Harpsichord Concerto No. 1 in D minor (or for 2 oboes & organ or for violin) BWV 1052
Harpsichord Concerto No. 2 in E major (or for oboe d'amore in F major) BWV 1053
Harpsichord Concerto No. 4 in A major (or for oboe d'amore) BWV 1055
Murray Perahia began recording Bach's music only recently, and for that development we should all be grateful. Renowned for his graceful, limpid performances of Mozart and the Romantic piano repertoire, in recent years Perahia, who suffered a serious hand injury, has delved whole-heartedly into the less physically taxing world of Bach, delivering his distinctive take on the six English Suites and a Grammy-nominated reading of the Goldberg Variations. This time out he turns away from Bach's solo keyboard music and joins the Academy of St. Martin-in-the-Fields in performances of three of the Baroque master's concertos for keyboard and orchestra.

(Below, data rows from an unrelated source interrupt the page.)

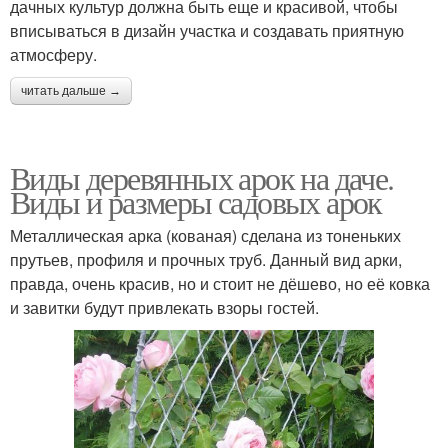
дачных культур должна быть еще и красивой, чтобы
вписываться в дизайн участка и создавать приятную
атмосферу.
читать дальше →
Виды деревянных арок на даче.
Виды и размеры садовых арок
Металлическая арка (кованая) сделана из тоненьких
прутьев, профиля и прочных труб. Данный вид арки,
правда, очень красив, но и стоит не дёшево, но её ковка
и завитки будут привлекать взоры гостей.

All the hallmarks we have come to expect from a Perahia performance are here: delicacy of touch, beauty of tone, and a degree of musical refinement that is rarely heard. As in his cycle of the Mozart piano concertos, Perahia conveys emphasis through understatement, through the just-so placement of a note. Here the concertos are all consistently well performed, with a finely calibrated balance between orchestra and piano. The slow middle movements, however, best highlight Perahia's singular melodic touch through lovely, fluid playing of Bach at his lyrical best. The orchestra, taking its cues from Perahia, who conducts at the piano, accompanies with sensitivity and finesse to match. For those purists who disdain hearing Bach performed on the piano (the instrument as we know it did not exist in his day): If Perahia can't win you over, no one can. For those who need no convincing, you'll find the pianist once again in fine form and, like this listener, will eagerly await the next Bach installment.